Ex machina – o gadget humano.
Hoje falamos da tecnologia ser uma possível extensão do homem. Reflitamos…
No Bhagavad Gītā (18.61) é dito que estamos fixos numa tecnologia. Que ela é (só) parte do que somos, e por estarmos imersos em medidas, pouco nos damos conta.
ईश्वरः सर्वभूतानां हृद्देशेऽर्जुन तिष्ठति
भ्रामयन् सर्वभूतानि यन्त्रारूधानि मायया
īśvaraḥ sarvabhūtānāṁ hṛddeśe’rjuna tiṣṭhati
bhrāmayan sarvabhūtāni yantrārūdhāni māyayā
O Senhor situa-se no coração de todos os seres, Arjuna;
e movimenta os seres fixos numa máquina por medição (ilusão).
Vamos fazer um esquema inverso ao śloka:
māyā + yantra + hṛd < bhūta < īśvara
agora assim:
hardware < app. / softwares < Software
Existem pontos filosóficos bem interessantes neste śloka, vejamos:
A palavra māyā, vem da raiz mā, significa ‘medir’, e aborda dois temas:
a) como medida para ‘mundo’, físico, o ‘reino das medidas’;
b) como medida para ‘estreito’, limitado psicologicamente, ‘medidas da mente’.
OBS: É a partir do segundo significado que acabam traduzindo por ilusão.

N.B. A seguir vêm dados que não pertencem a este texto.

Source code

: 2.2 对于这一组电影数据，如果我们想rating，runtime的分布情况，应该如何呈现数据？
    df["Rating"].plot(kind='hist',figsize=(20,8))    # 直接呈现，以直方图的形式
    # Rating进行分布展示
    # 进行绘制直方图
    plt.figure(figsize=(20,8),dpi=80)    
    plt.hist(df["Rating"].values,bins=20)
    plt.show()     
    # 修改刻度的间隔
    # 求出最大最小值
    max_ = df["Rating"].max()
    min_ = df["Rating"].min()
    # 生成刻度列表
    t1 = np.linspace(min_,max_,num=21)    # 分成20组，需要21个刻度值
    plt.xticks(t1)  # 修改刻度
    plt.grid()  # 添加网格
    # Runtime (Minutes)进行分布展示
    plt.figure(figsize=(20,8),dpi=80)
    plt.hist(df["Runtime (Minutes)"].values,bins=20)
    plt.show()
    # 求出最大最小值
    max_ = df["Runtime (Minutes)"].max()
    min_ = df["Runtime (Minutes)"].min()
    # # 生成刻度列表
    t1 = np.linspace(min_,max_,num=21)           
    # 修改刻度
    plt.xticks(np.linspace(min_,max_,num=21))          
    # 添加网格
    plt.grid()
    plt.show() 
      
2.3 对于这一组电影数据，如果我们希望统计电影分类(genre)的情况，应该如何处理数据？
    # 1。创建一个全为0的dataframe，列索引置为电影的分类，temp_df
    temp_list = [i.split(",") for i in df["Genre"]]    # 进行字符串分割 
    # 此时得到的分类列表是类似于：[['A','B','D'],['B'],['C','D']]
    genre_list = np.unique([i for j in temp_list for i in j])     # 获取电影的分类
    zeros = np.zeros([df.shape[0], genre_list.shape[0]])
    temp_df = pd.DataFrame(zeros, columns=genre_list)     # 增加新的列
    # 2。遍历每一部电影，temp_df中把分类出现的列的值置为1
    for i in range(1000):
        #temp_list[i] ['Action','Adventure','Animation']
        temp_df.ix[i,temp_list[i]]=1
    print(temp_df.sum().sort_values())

A palavra yantra, vem da raiz yam, significa ‘suportar’, ‘sustentar’, ou:
É o suporte, é a máquina, sem ela não há lugar para o coração, nem para o ser. Esta máquina é causada pelas medidas (elementos) materiais, e também é quem causa as medidas psicológicas (ilusórias), quando o ser identifica-se com ela.
Temos assim:
Software (īśvara) > app. / software (bhūta) > hardware (yantra)
O app. (alma) vai sempre depender do Software (Senhor) para poder ser, e do hardware (máquina) para poder existir.
Portanto, nós estamos numa máquina, e fazemos parte de um sistema.